In 1248, conquered by the Kingdom of Fernando III, it was incorporated into the Christian Crown of Castilla and León. He was the first King to be buried in the cathedral of Seville. From then on Seville was repopulated by the Castilian aristocracy, and became capital of the kingdom of Seville and was one of the cities with a vote at the Court. It hosted the sessions of the court on numerous occasions. In the early middle ages, its port and the trade with the colonies by the merchants of Genoa meant that soon it was a placement of importance on the periphery of the European international trade. However, this period was not one only of splendour, Seville also suffered dramatic economic, demographic and social upheaval, such as in the Black Plague of 1348 and the anti-Jewish rebellion of 1391.
After the discovery of America in 1492, Seville became the economic centre of the Spanish empire. The Catholic King and Queen founded the House of Contracting, from where the voyages were contracts made and then voyages arranged, managing the wealth coming in from the Americas. Together with the University of Merchants this chamber governed the relations with the New World.

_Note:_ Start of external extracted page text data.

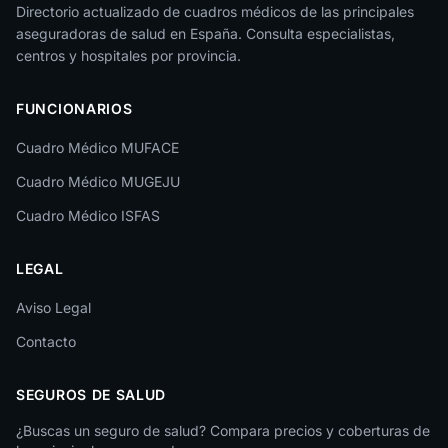
Jaén
Directorio actualizado de cuadros médicos de las principales
aseguradoras de salud en España. Consulta especialistas,
La Rioja
centros y hospitales por provincia.
Las Palmas
FUNCIONARIOS
León
Cuadro Médico MUFACE
Lleida
Cuadro Médico MUGEJU
Lugo
Cuadro Médico ISFAS
Madrid
LEGAL
Málaga
Melilla
Aviso Legal
Contacto
Murcia
Navarra
SEGUROS DE SALUD
Ourense
¿Buscas un seguro de salud? Compara precios y coberturas de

During the sixteenth century the city developed greatly and was transformed. Some of its most important buildings were constructed in the historical centre. The city became a multicultural centre where the arts flourished, taking on an important role in the Golden Century of the Spanish empire. From this period the soap factories of Triana borough, the artisan silk work and the sevillana ceramic are well-known.

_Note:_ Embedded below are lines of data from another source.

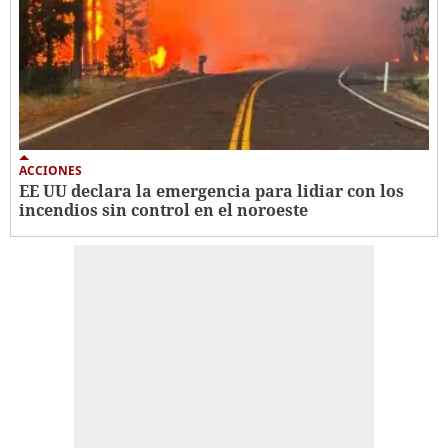
ACCIONES
EE UU declara la emergencia para lidiar con los
incendios sin control en el noroeste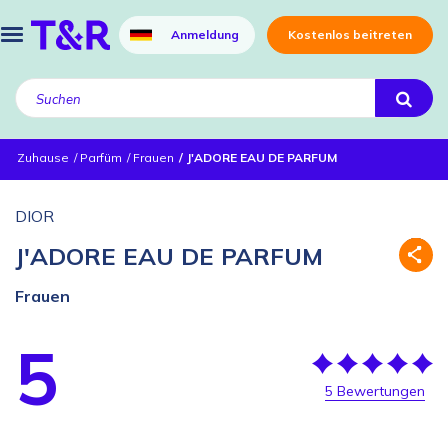
Anmeldung
Kostenlos beitreten
Zuhause
Parfüm
Frauen
J'ADORE EAU DE PARFUM
DIOR
J'ADORE EAU DE PARFUM
Frauen
5
5 Bewertungen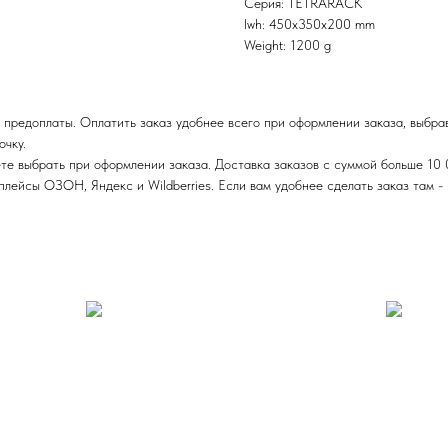
Серия: TETRARACK
lwh: 450x350x200 mm
Weight: 1200 g
 предоплаты. Оплатить заказ удобнее всего при оформлении заказа, выбра
очку.
те выбрать при оформлении заказа. Доставка заказов с суммой больше 10 
ейсы ОЗОН, Яндекс и Wildberries. Если вам удобнее сделать заказ там - п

Though this period was the most brilliant moment in Baroque art, the city was also affected by the crisis of the seventeenth century, which led to economic decline and a falling population. These hard times were added at the same time to navigating the Guadalquivir becoming more treacherous, reaching a point when the trade monopoly and the institutions, the Chamber of Commerce, had to be transferred to Cadiz. It was also in this period that the city was once again battered by an endemic plague which devastated the city’s population, wiping out about a half of it.

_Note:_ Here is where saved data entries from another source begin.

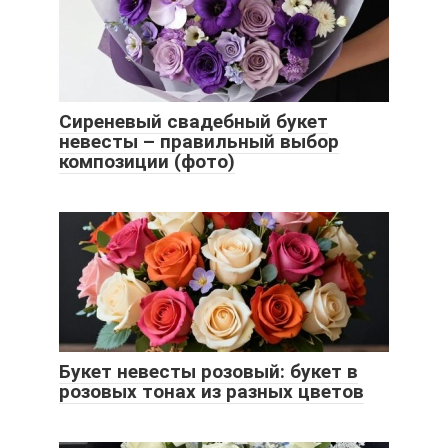
Сиреневый свадебный букет
невесты – правильный выбор
композиции (фото)
Букет невесты розовый: букет в
розовых тонах из разных цветов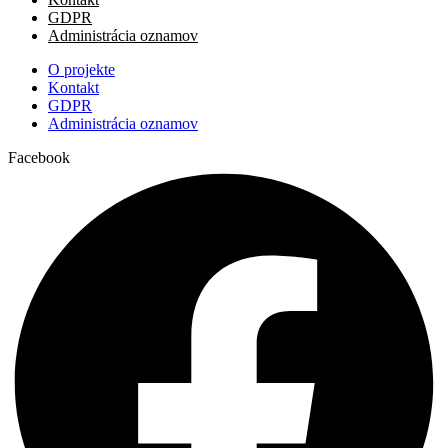
GDPR
Administrácia oznamov
O projekte
Kontakt
GDPR
Administrácia oznamov
Facebook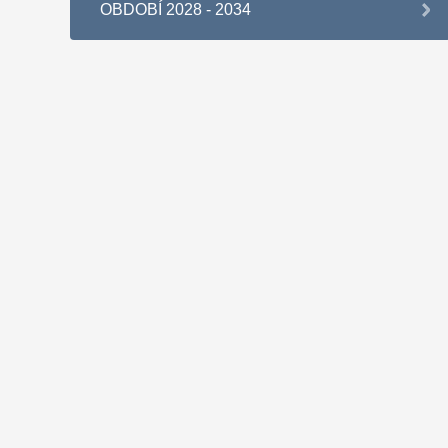
OBDOBÍ 2028 - 2034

The city was revitalized in the nineteenth century, with the industrialization and the development of the Spanish railway network. This coincided with the Romantic epoch. During the twentieth century , in addition to suffering the repression of the civil war, and after the military dictatorship, the city was the setting for many epoch marking events, such as the Iberamerican Exposition of 1929, the Expo of 1992 and it was deservingly chosen as the capital of the autonomous region of Andalucía.